TCMB’nin ilk kez attığı yabancı para mevduatta yüzde 25’e kadar olan zorunlu karşılıklara ilaveten uyguladığı menkul kıymet tesisi zorunluluğunda ayrıca yabancı paradan TL’ye dönüşüm hedefi içeriyor. Hedefin sağlanmaması halinde ise daha yüksek tahvil karşılığı ayırmaya yönelik cezalandırma da içeriyor.

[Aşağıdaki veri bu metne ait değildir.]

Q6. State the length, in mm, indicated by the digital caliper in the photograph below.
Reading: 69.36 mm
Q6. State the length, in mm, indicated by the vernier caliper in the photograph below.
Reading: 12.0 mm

YABANCI PAYI YÜZDE 2’NİN ALTINDA

Bir bankanın tahvil bono masası işlemcisi, “2 hafta önceye kadar yabancı para mevduat için tahvil ayırma gibi bir uygulama yoktu. Bir anda 200 milyar doların üzerinde bir tutar için yeni bir uygulama gelmiş oldu. TCMB daha önce olmayan bir uygulamayı getirerek kendine önümüzdeki dönemde uygulama içindeki örnek olarak yüzde 3 oranını yüzde 4 yaparak ya da tahvil dağılımına tek bir değişken ekleyerek milyarlarca TL karşılığında yeni tahvil alımı getirme gibi hakları da elde etmiş oldu. Bu piyasada TCMB’yi yön belirleyici konuma getirdi” dedi.

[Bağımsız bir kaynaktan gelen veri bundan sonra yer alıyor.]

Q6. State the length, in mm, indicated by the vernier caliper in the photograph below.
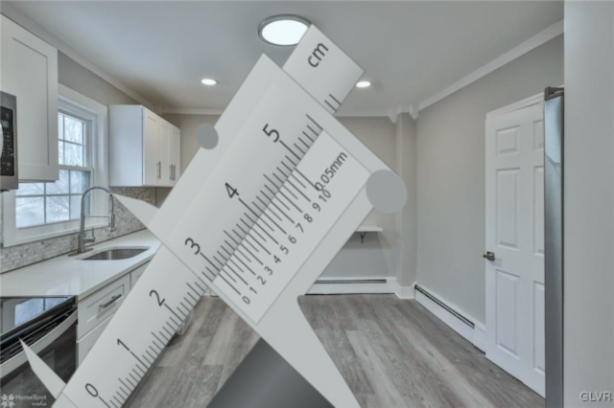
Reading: 29.6 mm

TCMB bu adımları öncesi açık piyasa işlemleri için devlet iç borçlanma senedi (DİBS) alımlarını hızlandırıp, sabit kuponlular için pozitif ayrımcılık yaratan, swap piyasasında yine sabit kuponlu tahvili özendiren adımlar da attı. Ancak hiçbir adım TCMB’nin bu haftaki yabancı para mevduat için tahvil tutma kararı kadar büyük bir etkiye sahip olmadı.

BDDK’nın haftalık verilerine göre bankacılık sisteminde 3 Haziran itibarıyla 238 milyar dolar tutarında döviz mevduat bulunuyor.

Hazine verilerine göre, bir zamanlar Hazine’nin TL cinsi iç borçlanmasının yüzde 25’ine yakını yabancı yatırımcılarca finanse ediliyordu. Nisan sonu itibarıyla bu oran yüzde 1.7 seviyesine kadar geriledi.

TCMB, DİBS piyasasındaki payını 2 katına çıkararak yüzde 5’e yaklaştırırken aslında aradaki farkı payı yüzde 50’den nisan sonu itibarıyla yüzde 75.3’e çıkan bankacılık kesimi finanse etti.